One in Four CIOs Fired for Performance

By Kim S. Nash, CIO |  IT Management/Strategy, CIO, personnel Add a new comment

Perhaps we can't retire the old saw that "CIO" stands for "career is over" just yet.

Nearly one in four CIOs gets let go for poor performance, according to a new survey by CIO and Human Resource Executive. When asked why their companies' previous IT leader left, 23 percent of the 265 human resources managers polled said it was involuntary for performance reasons. The dismissal rate matched that for CFOs but was higher than that for HR managers (19 percent) and sales managers (18 percent), the survey found.

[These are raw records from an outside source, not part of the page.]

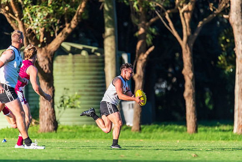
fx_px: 4175
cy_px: 78
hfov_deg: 3.3
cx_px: 125
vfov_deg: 2.2
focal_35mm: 621
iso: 1000
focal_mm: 600
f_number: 6.3
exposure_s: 1/1600
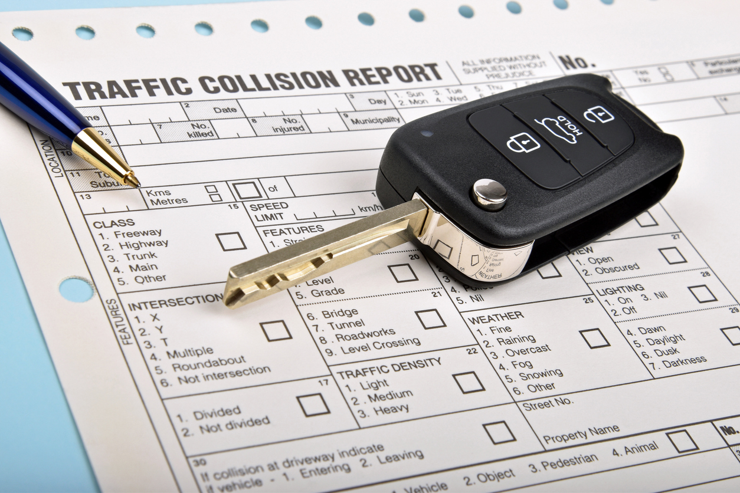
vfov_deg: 16.6
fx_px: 1696
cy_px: 246
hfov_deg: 24.6
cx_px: 370
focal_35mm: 82
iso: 100
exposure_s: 1/200
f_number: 14
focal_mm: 55
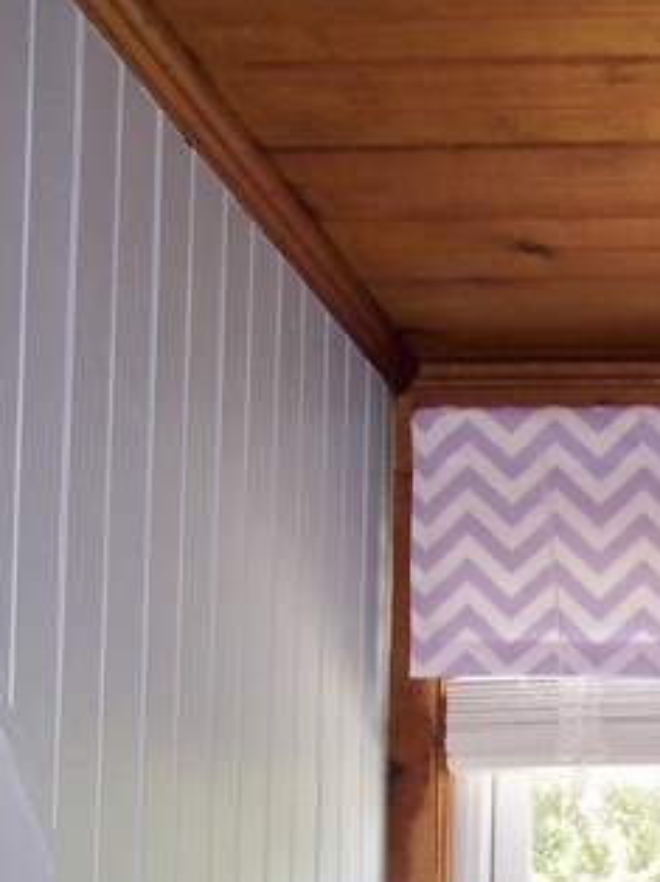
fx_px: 2367
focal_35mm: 93
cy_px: 919
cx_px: 626
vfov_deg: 20.3
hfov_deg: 15.6
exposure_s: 1/100
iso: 140
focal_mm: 6.3
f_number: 2.8
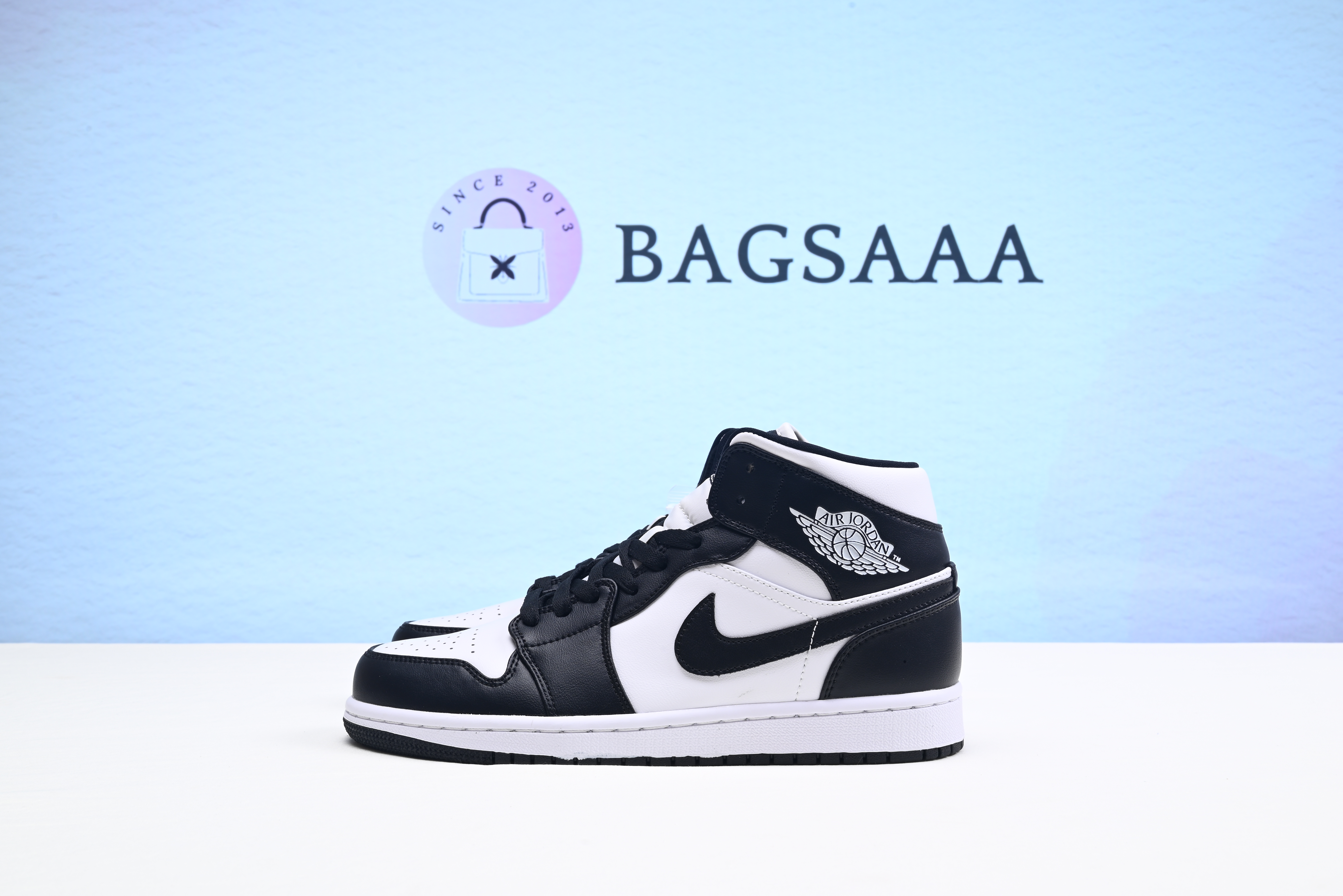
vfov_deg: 34.2
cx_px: 672
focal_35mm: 39
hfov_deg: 49.5
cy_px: 448
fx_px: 1455
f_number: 16
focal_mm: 39
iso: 100
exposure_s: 1/2
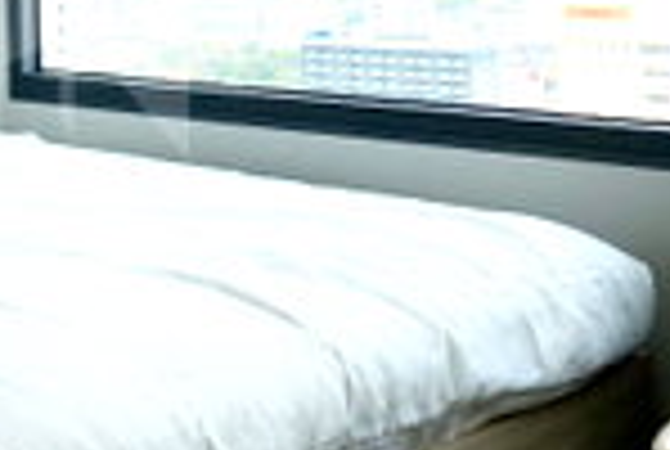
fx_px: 1455
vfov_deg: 16.9
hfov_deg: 23.8
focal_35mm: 78
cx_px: -121
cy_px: -76
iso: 20
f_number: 1.8
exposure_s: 1/592
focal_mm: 3.99
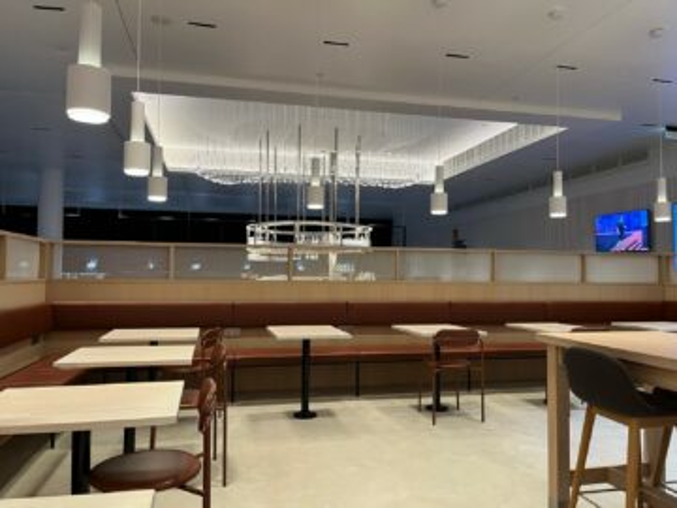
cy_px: 254
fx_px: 508
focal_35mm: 26
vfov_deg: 53.1
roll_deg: -0.5
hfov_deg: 67.3
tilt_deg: +1.2
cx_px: 338
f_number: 1.6
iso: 160
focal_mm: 5.1
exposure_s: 1/49
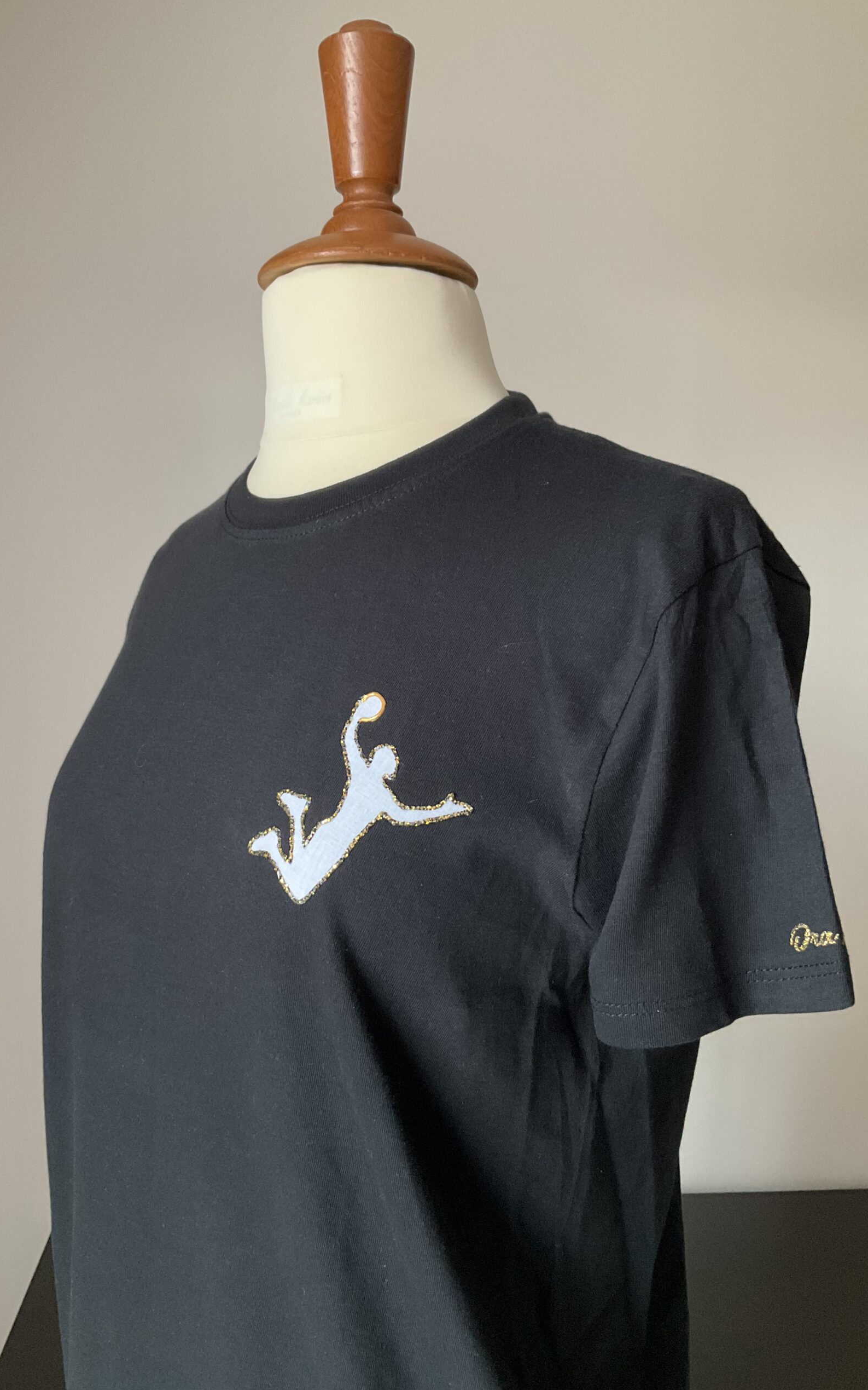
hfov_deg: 40.6
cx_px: 426
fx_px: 1173
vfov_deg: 61.2
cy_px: 691
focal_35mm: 31
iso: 320
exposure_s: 1/55
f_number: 1.8
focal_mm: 3
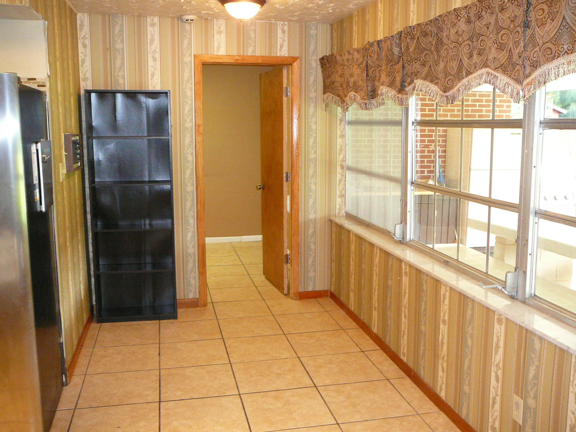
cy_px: 216
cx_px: 288
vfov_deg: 40.7
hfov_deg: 52.6
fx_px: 582
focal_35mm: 35
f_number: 2.8
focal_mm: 5.2
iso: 320
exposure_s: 1/30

Reason Top IT Executive Left Company by Function

IT heads are the most likely among business leaders to leave their positions on their own terms to pursue career opportunities elsewhere.

IS (148) HR (168) FINANCE (183) MFTG. (40) SALES (90)
Left voluntarily to pursue career opportunities elsewhere 40% 33% 29% 22% 35%
Left involuntarily due to performance 23% 19% 23% 8% 18%
Retired 11% 23% 20% 32% 16%
Promoted internally 10% 8% 12% 22% 16%
Left involuntarily due to restructuring / downsizing 5% 4% 3% 5% 3%
Left involuntarily due to misconduct 1% 3% 4% 0% 2%
Other 9% 11% 8% 10% 10%

And the bigger the company, the more likely the CIO will be dismissed--either fired or a victim of downsizing: 43 percent of IT heads at companies over $1 billion or more in sales left involuntarily, versus 29 percent at mid-market companies of $100 million to $1 billion and 23 percent at small companies of less than $100 million in sales. Of course, "poor performance" is open to interpretation, notes Greg Ambrose, president of Catalyst Search Group. "What a new CEO defines as poor might be exactly what the old CEO wanted," he says. The larger the organization, the more complex the issues, systems and politics, he adds.

One Out of Four CIOs Fired For Performance

Twenty-three per cent of IT heads are fired for poor performance, according to the HR executives we surveyed. CIOs at large companies are more likely to be fired or to become victims of downsizing; 43 percent of large company IT heads left involuntarily, versus 23 percent of small company CIOs and 29 percent of mid-market CIOs. Small and mid-market IT heads are more likely than their large company counterparts to leave in pursuit of other opportunities.